Building a Custom Data Warehouse Using PostgreSQL

Date: 
Thursday, January 18, 2018 - 18:30
Source: 
New York City PostgreSQL User Group
Attendees: 
137
City: 
New York

6:30 - Meet, eat, drinks
6:55 - Introductions from organizers
7:00 - Bruce Momjian: Postgres v11 Roadmap
7:10 - David Kohn: Building a Custom Data Warehouse
8:10 - Socialize at TBD

At Moat we add ~500 million rows each day to just a few tables in our data warehouse. Previously, we used Postgres for data for the last month (which takes ~15TB of diskspace), and we love its ability to handle concurrency and its cost compared to the commercial column-stores that we use for our historical data.

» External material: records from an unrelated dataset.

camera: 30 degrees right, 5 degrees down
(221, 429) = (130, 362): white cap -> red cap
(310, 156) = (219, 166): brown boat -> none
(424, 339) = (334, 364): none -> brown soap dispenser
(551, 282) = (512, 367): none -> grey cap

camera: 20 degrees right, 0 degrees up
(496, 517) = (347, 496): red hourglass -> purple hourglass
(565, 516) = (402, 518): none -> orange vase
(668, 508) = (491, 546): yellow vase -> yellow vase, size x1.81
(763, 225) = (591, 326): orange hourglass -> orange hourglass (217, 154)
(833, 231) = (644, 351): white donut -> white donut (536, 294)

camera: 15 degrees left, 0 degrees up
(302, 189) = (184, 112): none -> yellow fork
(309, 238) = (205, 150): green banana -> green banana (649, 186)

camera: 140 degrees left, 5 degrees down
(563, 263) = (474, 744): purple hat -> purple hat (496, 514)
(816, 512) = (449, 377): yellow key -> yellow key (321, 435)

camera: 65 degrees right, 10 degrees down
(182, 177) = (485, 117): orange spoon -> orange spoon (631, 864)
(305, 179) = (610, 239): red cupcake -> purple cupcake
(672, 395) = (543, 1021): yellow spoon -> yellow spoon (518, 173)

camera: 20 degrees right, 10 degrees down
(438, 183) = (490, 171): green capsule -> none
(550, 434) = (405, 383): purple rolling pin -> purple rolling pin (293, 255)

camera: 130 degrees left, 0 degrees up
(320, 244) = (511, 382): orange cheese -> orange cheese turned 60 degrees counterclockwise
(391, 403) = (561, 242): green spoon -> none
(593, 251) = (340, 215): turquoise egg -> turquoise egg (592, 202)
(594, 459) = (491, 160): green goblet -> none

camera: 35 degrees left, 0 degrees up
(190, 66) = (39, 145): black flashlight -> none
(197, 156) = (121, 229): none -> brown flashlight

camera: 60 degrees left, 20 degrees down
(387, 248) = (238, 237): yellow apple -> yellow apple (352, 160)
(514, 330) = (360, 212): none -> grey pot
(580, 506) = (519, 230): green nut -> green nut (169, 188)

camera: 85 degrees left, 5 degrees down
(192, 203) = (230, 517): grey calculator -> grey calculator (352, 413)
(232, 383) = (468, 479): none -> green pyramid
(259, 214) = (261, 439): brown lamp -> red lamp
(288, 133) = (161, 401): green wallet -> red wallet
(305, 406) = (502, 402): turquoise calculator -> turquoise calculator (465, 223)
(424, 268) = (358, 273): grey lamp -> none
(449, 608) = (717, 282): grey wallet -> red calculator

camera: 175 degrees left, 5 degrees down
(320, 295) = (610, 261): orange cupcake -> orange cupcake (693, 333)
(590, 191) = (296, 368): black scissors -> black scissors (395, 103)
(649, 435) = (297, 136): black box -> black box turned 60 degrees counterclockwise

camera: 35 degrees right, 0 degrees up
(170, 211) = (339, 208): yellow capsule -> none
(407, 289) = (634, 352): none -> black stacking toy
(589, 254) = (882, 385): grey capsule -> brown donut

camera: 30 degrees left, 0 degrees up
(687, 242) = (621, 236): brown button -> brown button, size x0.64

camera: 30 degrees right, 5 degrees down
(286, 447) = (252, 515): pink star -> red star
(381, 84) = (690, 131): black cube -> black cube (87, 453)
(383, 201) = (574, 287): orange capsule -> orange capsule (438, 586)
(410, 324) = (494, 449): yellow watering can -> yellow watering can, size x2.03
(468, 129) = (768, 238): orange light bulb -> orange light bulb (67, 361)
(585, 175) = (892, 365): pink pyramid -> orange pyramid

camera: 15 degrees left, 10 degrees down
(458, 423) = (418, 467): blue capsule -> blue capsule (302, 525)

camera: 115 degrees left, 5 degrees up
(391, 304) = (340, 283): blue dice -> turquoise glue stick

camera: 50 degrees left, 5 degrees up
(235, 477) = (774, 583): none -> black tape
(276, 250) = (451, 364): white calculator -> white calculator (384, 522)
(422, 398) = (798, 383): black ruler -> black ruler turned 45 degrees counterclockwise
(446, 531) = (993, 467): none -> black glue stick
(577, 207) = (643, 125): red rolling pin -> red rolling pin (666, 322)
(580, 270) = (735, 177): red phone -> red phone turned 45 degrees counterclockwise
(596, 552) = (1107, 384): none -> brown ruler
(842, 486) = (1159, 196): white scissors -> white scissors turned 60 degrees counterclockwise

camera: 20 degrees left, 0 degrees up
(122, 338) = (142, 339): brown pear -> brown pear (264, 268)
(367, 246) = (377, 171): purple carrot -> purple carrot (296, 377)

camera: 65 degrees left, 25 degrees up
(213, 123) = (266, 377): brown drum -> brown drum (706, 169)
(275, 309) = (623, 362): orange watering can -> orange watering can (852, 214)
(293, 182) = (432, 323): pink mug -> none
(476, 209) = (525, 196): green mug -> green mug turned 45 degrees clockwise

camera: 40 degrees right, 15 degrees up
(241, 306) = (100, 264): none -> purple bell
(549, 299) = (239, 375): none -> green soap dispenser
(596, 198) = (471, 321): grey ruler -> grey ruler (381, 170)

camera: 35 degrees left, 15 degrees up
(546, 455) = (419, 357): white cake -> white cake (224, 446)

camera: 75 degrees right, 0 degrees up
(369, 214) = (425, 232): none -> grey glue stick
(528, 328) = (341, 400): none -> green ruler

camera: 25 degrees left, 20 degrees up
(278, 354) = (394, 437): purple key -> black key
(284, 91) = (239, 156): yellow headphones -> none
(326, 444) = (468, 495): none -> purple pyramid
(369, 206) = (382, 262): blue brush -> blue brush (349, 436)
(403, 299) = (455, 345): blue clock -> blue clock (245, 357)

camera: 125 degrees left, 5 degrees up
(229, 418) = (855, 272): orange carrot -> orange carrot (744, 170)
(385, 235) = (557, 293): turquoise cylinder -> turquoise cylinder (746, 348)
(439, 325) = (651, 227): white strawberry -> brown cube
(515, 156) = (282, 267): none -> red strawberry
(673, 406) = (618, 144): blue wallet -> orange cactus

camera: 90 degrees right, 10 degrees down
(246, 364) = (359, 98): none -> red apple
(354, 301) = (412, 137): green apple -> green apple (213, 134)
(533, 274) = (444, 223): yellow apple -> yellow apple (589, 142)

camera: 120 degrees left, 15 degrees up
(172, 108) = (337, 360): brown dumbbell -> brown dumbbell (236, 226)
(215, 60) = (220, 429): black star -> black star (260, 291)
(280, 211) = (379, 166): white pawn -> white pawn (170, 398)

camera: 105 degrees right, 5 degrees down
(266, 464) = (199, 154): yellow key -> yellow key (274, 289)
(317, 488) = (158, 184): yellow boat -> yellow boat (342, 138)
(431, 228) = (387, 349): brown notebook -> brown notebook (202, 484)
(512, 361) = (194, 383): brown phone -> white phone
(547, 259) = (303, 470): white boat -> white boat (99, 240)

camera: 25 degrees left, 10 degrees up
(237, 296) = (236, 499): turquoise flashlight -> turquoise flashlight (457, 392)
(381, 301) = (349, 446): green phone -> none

By using a combination of composite-types, arrays and Postgres' TOAST mechanism we were able to build a custom data warehouse that combines the best aspects of Postgres and a commercial column-store database, tailored specifically for our needs without modifying any of the Postgres source. Our new store uses ~1TB of disk/month, has sped our ETL considerably (we're now compute rather than I/O bound) and allowed us to migrate our full historical data warehouse to a single Postgres instance. This talk will cover:
- An overview of our data problems and why we chose to go this route
- A deep dive into the different Postgres mechanisms (TOAST, arrays, composite types, SRF's) we use to make our solution work, how we put them together, and how others might apply similar techniques to their use-cases

- Strengths and weaknesses of the approach, lessons learned
- Upcoming features in Postgres that are going to make this approach even more attractive
- Future work/new features in PG10 that have helped us/new features we want

Speaker: David Kohn is a Data Engineer focusing mostly on Postgres at Moat Inc. How he came to do data engineering at an advertising analytics company from battery engineering and electrochemistry startups is a story too long for a short bio, but you can ask him if you'd like.